The most common trusts are probate avoidance trusts, Medicaid qualification trusts, and one other trust that is used for qualified retirement benefits to protect possible inheritors who are children.
Do I need to have multiple trusts?
You can have multiple trusts depending upon your situation and what you’re trying to accomplish. For example, sometimes we create a primary probate avoidance trust and a separate trust to deal with retirement benefits. Now, you can put retirement benefit planning into the same trust as your other asset planning. But I have found over time that if you’re designating a financially unsophisticated trustee when you put two different distribution provisions in a single trust, the trustee gets confused. They mix up the terms and create horrible tax consequences. So, in a situation where there are either young children or adult children with varying financial responsibility levels or substantial disabilities, I create a second trust to handle qualified retirement plan benefits. The purpose of that trust is to allow a financially sophisticated trustee to manage the investment and distribution of the retirement benefits for death beneficiaries. Under the existing income tax laws, it takes a financially smart individual to balance the economic needs of the unknowledgeable, irresponsible or disabled beneficiaries, versus the tax cost involved in the administration of the trust.

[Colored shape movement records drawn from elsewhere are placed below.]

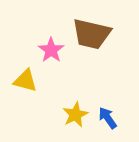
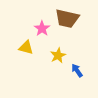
yellow star: (75, 115) -> (58, 55), moved

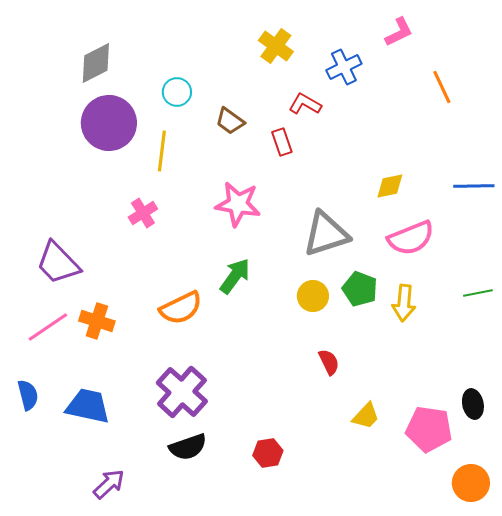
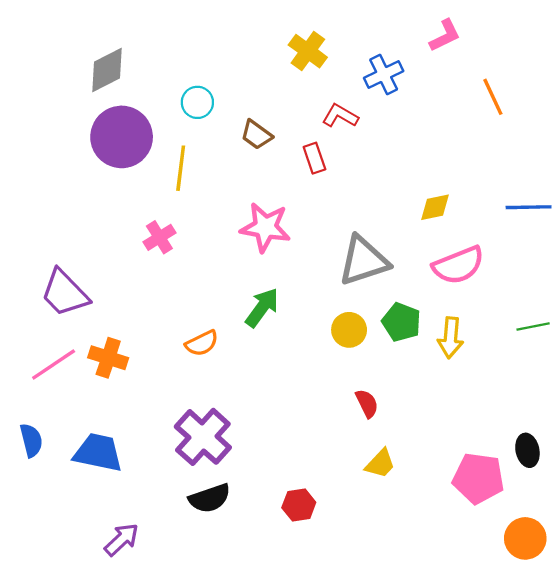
orange semicircle: (181, 308) -> (202, 343), size x0.7
yellow trapezoid: (366, 416) -> (380, 464), moved

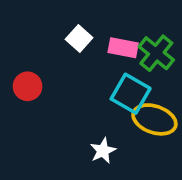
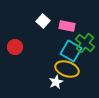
green cross: (156, 53) -> (85, 43), moved
yellow ellipse: (154, 119) -> (67, 69), moved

I recently created a special needs trust for an adult disabled child, that could typically be incorporated into a basic plan, but the parents of the adult disabled child wanted to earmark specific assets while they’re alive for the benefit of their adult disabled child. They wanted to secure the quality of life for their child beyond their subsidies by Medicaid qualification. Medicaid will pay for basic room and board, but not much beyond that. So, parents create special needs trusts to enhance the quality of life by allowing a trustee to invest in managed funds, and use those funds to pay for things that basic Medicaid qualification will not.

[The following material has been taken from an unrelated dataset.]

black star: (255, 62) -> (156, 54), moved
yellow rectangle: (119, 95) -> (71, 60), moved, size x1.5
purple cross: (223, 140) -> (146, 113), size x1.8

Another example is life insurance trust. Oftentimes, parents want to particularly benefit younger adults by providing life insurance benefits for them on their own lives because life insurance can be used as an investment vehicle as well as a method to increase inheritance. In those situations, the parent creates an irrevocable trust, which pays the premiums for a cash value life insurance policy and controls the investments during the parent’s life. Then, upon death when the policy blossoms by virtue of the death benefit value, they can transfer that value to the adult child and still provide ongoing financial management until the child is financially responsible to manage the increased benefit for himself or herself.